BEGIN DOCUMENT PASSAGE
Genomes were annotated using Pharokka v1.6 and Prodigal-gv via Pyrodigal, selecting the highest coding density among translation tables 11, 15, and 4. Annotations were further refined using Phold v1 and Phynteny v0.1.12. BLASTp hits (e < 1e-5) between proteins from neighbouring genomes are linked with the brightness of the links scaling with identity.

https://doi.org/10.1371/journal.pcbi.1014403.g002

Like genome synteny, protein structures evolve more slowly than their underlying sequences, allowing structural similarity to persist long after detectable sequence identity has been lost to sequence erosion [43]. For instance, many phage integrases display high structural similarity to integrases and recombinases from distantly related organisms, despite sharing less than 25% amino acid identity [44]. Structural phylogeny methods, such as FoldTree [45] leverage this conservation to follow the molecular clock more closely than sequence-only trees and to identify evolutionary signals at deeper levels of the tree.

Until recently, the main challenge for structure-based methods was their high resource and time investments. Although tools like AlphaFold2 [46] and ESMFold [47] are much quicker than experimental methods such as cryo-electron microscopy, they still require significant resources, limiting their use in large-scale comparisons. The computationally costly process of predicting the 3D structure of the protein is mostly wasteful, as the full structure is never used for searches but instead transcribed into a 1D string represented by 20 different characters similar to amino acids, called the 3di alphabet, before any searches and comparisons are possible [48]. ProstT5 [49] tackles this issue by directly predicting 3Di tokens, thereby eliminating the need to first create full 3D models. Benchmark results show that ProstT5 generates 3Di tokens about 50–100 times faster than ESMFold, with only slight decreases in performance [44] and similarity searches using these predicted 3Di tokens can nearly match the sensitivity of structures obtained experimentally and outperform traditional sequence-based methods significantly [49].
END DOCUMENT PASSAGE
BEGIN DATA LISTING
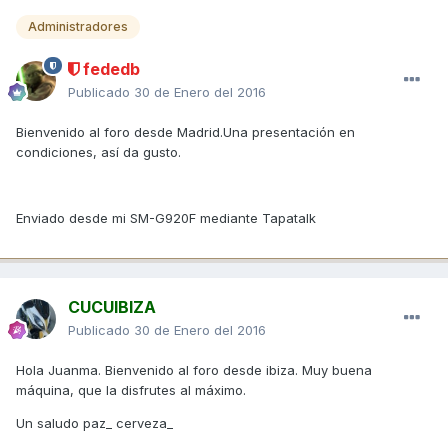
Administradores
fededb
Publicado
30 de Enero del 2016
Bienvenido al foro desde Madrid.Una presentación en
condiciones, así da gusto.
Enviado desde mi SM-G920F mediante Tapatalk
CUCUIBIZA
Publicado
30 de Enero del 2016
Hola Juanma. Bienvenido al foro desde ibiza. Muy buena
máquina, que la disfrutes al máximo.
Un saludo paz_ cerveza_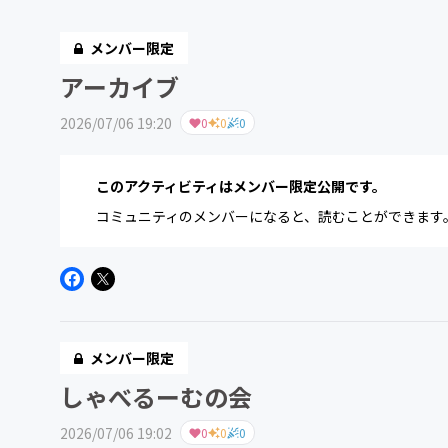
メンバー限定
アーカイブ
2026/07/06 19:20
0
0
0
このアクティビティはメンバー限定公開です。
コミュニティのメンバーになると、読むことができます
メンバー限定
しゃべるーむの会
2026/07/06 19:02
0
0
0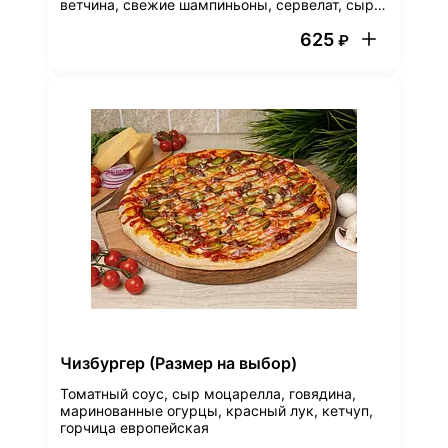
ветчина, свежие шампиньоны, сервелат, сыр
моцарелла
625
₽
Чизбургер (Размер на выбор)
Томатный соус, сыр моцарелла, говядина,
маринованные огурцы, красный лук, кетчуп,
горчица европейская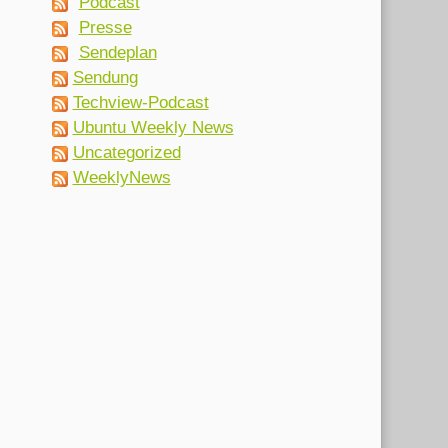
Podcast
Presse
Sendeplan
Sendung
Techview-Podcast
Ubuntu Weekly News
Uncategorized
WeeklyNews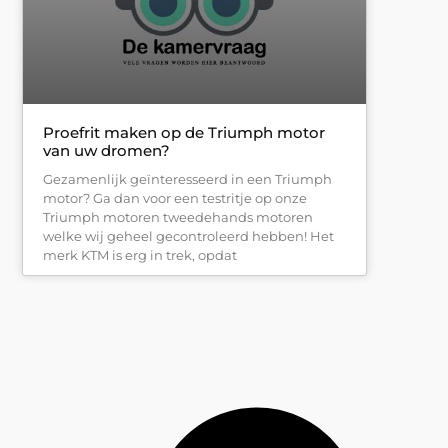
Proefrit maken op de Triumph motor
van uw dromen?
Gezamenlijk geïnteresseerd in een Triumph
motor? Ga dan voor een testritje op onze
Triumph motoren tweedehands motoren
welke wij geheel gecontroleerd hebben! Het
merk KTM is erg in trek, opdat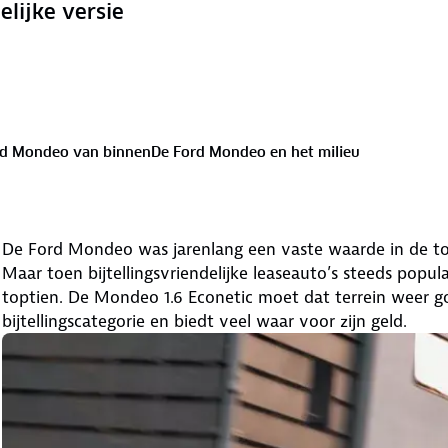
elijke versie
rd Mondeo van binnen
De Ford Mondeo en het milieu
De Ford Mondeo was jarenlang een vaste waarde in de top
Maar toen bijtellingsvriendelijke leaseauto’s steeds popu
toptien. De Mondeo 1.6 Econetic moet dat terrein weer g
bijtellingscategorie en biedt veel waar voor zijn geld.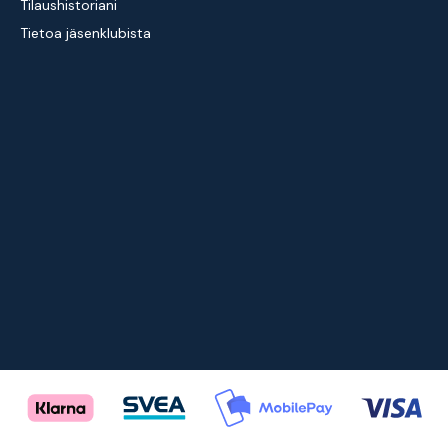
Tilaushistoriani
Tietoa jäsenklubista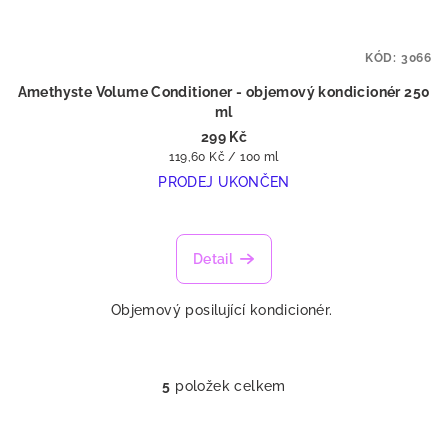
KÓD:
3066
Amethyste Volume Conditioner - objemový kondicionér 250
ml
299 Kč
Měrná
119,60 Kč / 100 ml
cena:
PRODEJ UKONČEN
Detail
Objemový posilující kondicionér.
5
položek celkem
O
v
l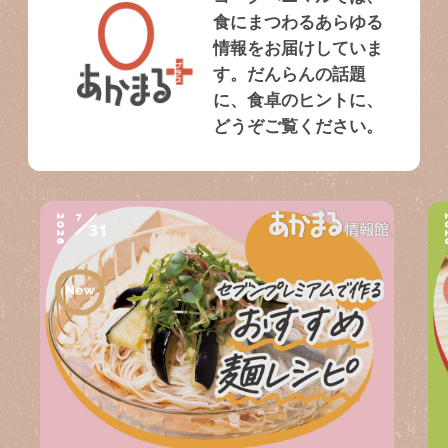
食にまつわるあらゆる
情報をお届けしていま
す。だんらんの話題
に、食卓のヒントに、
どうぞご覧ください。
7
2026
2
31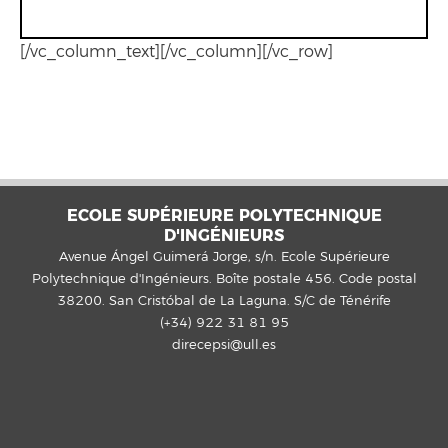
[/vc_column_text][/vc_column][/vc_row]
ECOLE SUPÉRIEURE POLYTECHNIQUE
D'INGÉNIEURS
Avenue Ángel Guimerá Jorge, s/n. Ecole Supérieure
Polytechnique d'Ingénieurs. Boîte postale 456. Code postal
38200. San Cristóbal de La Laguna. S/C de Ténérife
(+34) 922 31 81 95
direcepsi@ull.es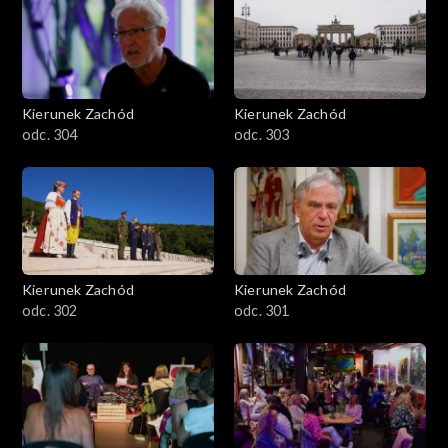
Kierunek Zachód
Kierunek Zachód
odc. 304
odc. 303
Kierunek Zachód
Kierunek Zachód
odc. 302
odc. 301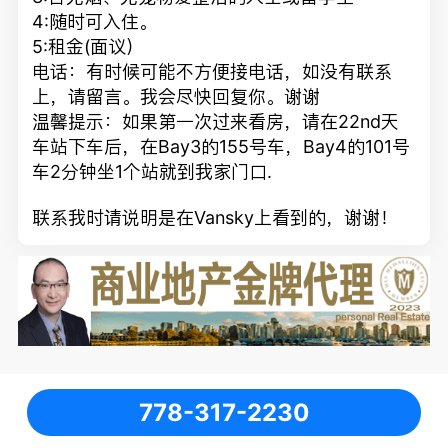
4:随时可入住。
5:租金(面议）
电话：有时候可能不方便接电话，如没有联系
上，请留言。我会尽快回复你。谢谢
温馨提示：如果第一次过来看房，请在22nd天
车站下车后，在Bay3的155号车，Bay4的101号
车2分钟坐1个站就到我家门口.
联系我时请说明是在Vansky上看到的，谢谢！
778-317-2230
END DATA LISTING
EXERCISE TASKS:
a – Decide whether each statement agrees with the phage genomics passage. Answer yes or no for each, and quote the words from the passage that decide it.
(i) ProstT5 produces 3Di tokens roughly 50 to 100 times faster than ESMFold.
(ii) The full predicted 3D structure of a protein is used directly in similarity searches.
(iii) Many phage integrases share more than 25% amino acid identity with integrases from distantly related organisms.
b – In the phage genomics passage, which translation tables were compared when selecting the highest coding density?

TASK-BY-TASK OUTPUTS:
a –
(i) Yes: "ProstT5 generates 3Di tokens about 50–100 times faster than ESMFold"
(ii) No: "the full structure is never used for searches"
(iii) No: "despite sharing less than 25% amino acid identity"

b – Translation tables 11, 15, and 4.